=== Görev a ===
Kayıtlarda "layout" dizesini içeren bütün satırları topla.

=== Metin ===
______

TOBB - Türkiye Odalar ve Borsalar Birliği

Türkiye Odalar ve Borsalar Birliği

Türkiye-Yunanistan Yatırım Forumu TOBB’da düzenlendi


07.10.2015 / İstanbul



Türkiye Odalar ve Borsalar Birliği (TOBB) Yönetim Kurulu Başkan Yardımcısı Halim Mete, "Türk şirketlerinin yurt dışındaki yatırım stoğu 30 milyar dolar seviyesine çıktı" dedi.​

Mete, TOBB ve İtalya'nın Ankara Büyükelçiliği tarafından organize edilen "Türk-İtalyan İşbirliği Toplantısı"ndaki konuşmasında, Türkiye ve Türk özel sektörünün, küresel değer zincirindeki konumunu daha ileri noktalara taşımak için çalıştığını söyledi.

______

=== Veri kayıtları ===
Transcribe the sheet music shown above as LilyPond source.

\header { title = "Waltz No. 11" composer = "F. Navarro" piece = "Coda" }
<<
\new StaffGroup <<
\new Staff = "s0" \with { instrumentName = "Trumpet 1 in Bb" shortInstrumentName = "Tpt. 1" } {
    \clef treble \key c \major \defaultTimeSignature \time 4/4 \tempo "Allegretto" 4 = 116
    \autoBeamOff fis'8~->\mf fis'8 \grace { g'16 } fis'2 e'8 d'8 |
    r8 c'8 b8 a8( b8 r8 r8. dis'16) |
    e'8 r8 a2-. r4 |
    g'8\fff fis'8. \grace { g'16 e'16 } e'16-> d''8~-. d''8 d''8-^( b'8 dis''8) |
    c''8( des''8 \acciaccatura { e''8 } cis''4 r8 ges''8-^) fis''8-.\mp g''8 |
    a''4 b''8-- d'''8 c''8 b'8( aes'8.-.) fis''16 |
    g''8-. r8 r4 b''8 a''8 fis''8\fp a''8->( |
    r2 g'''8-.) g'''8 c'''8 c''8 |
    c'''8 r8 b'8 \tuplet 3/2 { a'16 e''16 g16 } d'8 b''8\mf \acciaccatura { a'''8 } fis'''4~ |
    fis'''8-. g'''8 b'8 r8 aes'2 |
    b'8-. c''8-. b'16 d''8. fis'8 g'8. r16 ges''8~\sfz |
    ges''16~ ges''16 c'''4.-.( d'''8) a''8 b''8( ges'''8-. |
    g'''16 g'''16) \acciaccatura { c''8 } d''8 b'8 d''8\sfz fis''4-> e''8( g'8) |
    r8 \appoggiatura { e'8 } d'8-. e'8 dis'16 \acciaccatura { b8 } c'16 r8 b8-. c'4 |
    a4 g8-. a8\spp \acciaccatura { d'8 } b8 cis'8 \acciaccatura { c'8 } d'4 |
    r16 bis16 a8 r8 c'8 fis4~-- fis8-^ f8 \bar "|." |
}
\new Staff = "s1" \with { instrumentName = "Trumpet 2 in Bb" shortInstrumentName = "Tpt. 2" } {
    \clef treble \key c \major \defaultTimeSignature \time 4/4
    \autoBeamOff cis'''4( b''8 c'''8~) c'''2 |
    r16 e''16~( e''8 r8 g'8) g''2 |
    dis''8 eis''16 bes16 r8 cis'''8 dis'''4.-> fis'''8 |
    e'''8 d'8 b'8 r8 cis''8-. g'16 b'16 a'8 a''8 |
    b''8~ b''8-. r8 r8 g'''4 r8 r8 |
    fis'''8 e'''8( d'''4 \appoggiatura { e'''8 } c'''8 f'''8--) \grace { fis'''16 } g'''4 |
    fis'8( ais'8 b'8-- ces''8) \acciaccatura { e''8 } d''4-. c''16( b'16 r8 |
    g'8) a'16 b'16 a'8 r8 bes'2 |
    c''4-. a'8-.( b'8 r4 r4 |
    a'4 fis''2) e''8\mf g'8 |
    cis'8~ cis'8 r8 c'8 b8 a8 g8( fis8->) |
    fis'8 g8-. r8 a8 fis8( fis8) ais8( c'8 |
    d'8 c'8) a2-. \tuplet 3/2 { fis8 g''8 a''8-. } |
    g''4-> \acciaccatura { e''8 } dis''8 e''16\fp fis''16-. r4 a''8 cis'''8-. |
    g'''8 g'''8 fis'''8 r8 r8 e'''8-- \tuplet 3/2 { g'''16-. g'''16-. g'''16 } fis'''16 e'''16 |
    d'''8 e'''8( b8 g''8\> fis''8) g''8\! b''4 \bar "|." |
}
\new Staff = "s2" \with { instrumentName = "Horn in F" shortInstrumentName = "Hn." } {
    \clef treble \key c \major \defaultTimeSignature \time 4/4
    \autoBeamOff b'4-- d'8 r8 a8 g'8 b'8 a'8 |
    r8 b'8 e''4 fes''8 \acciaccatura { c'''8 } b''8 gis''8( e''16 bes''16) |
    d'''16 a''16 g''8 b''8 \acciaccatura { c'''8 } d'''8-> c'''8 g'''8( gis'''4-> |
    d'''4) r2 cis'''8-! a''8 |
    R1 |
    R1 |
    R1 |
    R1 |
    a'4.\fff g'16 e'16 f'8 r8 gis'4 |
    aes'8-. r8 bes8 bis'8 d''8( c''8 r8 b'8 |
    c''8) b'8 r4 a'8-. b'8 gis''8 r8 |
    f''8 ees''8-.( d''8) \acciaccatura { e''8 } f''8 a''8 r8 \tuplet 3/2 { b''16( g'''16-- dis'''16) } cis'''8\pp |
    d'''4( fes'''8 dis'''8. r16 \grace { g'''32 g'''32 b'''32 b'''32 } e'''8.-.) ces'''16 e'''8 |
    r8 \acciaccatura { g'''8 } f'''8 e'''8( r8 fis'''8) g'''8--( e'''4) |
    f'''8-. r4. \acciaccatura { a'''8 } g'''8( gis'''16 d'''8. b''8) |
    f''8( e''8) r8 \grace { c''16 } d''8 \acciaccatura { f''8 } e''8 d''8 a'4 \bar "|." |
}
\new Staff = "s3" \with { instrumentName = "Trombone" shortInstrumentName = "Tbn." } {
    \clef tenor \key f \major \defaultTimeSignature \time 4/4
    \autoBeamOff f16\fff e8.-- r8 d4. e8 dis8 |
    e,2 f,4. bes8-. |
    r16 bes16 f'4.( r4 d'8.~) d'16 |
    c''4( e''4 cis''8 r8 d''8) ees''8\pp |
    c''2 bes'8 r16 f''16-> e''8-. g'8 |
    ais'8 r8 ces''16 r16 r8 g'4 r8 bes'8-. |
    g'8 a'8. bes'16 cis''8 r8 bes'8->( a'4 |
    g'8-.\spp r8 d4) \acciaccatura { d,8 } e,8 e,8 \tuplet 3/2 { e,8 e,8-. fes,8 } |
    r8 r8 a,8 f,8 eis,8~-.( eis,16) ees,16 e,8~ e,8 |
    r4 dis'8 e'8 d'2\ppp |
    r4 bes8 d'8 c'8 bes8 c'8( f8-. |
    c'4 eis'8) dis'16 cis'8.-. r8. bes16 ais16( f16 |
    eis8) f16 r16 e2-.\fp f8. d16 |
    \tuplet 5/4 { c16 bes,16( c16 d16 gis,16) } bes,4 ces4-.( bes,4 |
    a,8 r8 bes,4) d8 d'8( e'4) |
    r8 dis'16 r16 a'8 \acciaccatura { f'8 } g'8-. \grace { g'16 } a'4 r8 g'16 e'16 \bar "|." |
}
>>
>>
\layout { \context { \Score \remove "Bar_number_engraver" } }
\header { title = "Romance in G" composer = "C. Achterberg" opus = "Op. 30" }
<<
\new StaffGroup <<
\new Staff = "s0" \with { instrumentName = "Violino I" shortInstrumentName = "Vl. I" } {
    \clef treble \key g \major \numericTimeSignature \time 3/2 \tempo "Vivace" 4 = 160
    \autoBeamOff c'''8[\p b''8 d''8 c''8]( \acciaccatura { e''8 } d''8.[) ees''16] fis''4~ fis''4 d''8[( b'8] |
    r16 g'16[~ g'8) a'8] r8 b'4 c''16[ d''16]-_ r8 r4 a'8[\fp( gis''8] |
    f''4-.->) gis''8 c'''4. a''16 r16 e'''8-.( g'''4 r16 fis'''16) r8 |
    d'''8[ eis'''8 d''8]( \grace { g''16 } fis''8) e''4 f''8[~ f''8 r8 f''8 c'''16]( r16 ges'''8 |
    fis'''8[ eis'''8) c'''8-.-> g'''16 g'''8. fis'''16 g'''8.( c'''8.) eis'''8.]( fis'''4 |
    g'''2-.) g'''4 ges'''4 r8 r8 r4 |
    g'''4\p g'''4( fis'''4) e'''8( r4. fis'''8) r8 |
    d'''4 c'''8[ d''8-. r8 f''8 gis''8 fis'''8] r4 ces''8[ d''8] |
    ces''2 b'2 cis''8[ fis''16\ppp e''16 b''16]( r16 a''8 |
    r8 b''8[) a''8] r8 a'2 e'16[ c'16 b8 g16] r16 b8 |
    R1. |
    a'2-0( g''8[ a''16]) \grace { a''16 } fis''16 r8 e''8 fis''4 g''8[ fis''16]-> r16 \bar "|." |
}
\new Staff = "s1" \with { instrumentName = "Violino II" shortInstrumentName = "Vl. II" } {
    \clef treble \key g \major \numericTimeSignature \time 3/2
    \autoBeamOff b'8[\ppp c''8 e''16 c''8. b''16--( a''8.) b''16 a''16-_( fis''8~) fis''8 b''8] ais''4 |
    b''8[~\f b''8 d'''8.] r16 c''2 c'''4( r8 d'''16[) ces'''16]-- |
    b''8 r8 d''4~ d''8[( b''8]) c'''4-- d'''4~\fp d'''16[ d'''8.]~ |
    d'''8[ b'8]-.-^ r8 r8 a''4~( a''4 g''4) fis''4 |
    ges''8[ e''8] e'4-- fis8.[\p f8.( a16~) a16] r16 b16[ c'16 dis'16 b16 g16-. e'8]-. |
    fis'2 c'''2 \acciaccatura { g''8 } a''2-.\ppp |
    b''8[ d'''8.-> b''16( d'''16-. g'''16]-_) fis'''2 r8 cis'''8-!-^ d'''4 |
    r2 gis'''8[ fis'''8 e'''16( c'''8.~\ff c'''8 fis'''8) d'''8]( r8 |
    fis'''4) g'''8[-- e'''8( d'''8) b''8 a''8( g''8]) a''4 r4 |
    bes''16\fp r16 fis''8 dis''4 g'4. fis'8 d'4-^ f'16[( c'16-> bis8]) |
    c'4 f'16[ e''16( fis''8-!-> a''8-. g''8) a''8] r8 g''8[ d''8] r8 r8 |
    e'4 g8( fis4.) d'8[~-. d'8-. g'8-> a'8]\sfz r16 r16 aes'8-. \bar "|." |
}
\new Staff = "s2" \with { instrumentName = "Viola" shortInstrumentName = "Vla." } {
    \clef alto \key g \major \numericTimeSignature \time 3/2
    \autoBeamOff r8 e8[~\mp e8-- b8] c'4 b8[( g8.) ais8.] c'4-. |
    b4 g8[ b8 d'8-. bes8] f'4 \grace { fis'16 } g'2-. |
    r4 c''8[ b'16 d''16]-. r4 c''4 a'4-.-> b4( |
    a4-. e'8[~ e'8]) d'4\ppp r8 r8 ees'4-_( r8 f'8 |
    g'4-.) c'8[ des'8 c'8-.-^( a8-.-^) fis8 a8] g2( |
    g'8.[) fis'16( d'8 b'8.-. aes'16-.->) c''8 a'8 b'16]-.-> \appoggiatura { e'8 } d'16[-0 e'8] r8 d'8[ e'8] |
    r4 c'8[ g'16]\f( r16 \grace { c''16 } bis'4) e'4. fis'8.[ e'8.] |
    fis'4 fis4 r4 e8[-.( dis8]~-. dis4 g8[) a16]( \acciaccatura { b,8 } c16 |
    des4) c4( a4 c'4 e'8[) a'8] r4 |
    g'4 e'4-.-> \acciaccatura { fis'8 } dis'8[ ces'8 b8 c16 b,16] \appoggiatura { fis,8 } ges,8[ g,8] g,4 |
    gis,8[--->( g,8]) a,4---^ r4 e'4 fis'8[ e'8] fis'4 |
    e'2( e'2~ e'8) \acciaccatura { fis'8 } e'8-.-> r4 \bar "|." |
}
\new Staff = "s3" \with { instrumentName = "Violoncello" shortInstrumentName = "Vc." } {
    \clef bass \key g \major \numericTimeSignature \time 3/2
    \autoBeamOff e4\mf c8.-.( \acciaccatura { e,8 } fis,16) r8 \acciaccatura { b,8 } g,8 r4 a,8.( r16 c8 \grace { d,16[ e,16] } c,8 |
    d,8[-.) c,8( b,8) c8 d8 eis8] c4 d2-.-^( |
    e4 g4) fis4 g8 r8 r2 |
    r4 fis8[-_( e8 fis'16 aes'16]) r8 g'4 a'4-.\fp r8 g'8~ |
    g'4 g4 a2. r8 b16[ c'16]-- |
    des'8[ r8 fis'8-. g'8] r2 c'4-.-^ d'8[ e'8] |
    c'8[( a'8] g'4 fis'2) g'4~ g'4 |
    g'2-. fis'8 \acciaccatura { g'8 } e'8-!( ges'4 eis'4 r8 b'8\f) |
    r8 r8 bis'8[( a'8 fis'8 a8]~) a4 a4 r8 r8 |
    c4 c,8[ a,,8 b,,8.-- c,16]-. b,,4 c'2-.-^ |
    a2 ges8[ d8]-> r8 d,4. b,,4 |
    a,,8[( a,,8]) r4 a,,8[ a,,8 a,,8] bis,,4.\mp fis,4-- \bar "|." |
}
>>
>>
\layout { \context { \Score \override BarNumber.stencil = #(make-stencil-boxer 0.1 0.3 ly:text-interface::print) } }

______

=== Görev b ===
Aşağıdaki ifadelerin yukarıdaki metinle uyuşup uyuşmadığını belirle. Her biri için evet ya da hayır yaz ve gerekçe olarak metindeki belirleyici sözcükleri aynen alıntıla. (i) Halim Mete, TOBB Yönetim Kurulu Başkan Yardımcısıdır. (ii) Türk şirketlerinin yurt dışındaki yatırım stoğu 50 milyar dolara ulaşmıştır. (iii) Toplantı, TOBB ve İtalya'nın Ankara Büyükelçiliği tarafından organize edilmiştir.

=== Alıştırma çıktısı a ===
\layout { \context { \Score \remove "Bar_number_engraver" } }
\layout { \context { \Score \override BarNumber.stencil = #(make-stencil-boxer 0.1 0.3 ly:text-interface::print) } }

=== Alıştırma çıktısı b ===
(i) Evet: "Türkiye Odalar ve Borsalar Birliği (TOBB) Yönetim Kurulu Başkan Yardımcısı Halim Mete"
(ii) Hayır: "Türk şirketlerinin yurt dışındaki yatırım stoğu 30 milyar dolar seviyesine çıktı"
(iii) Evet: "TOBB ve İtalya'nın Ankara Büyükelçiliği tarafından organize edilen"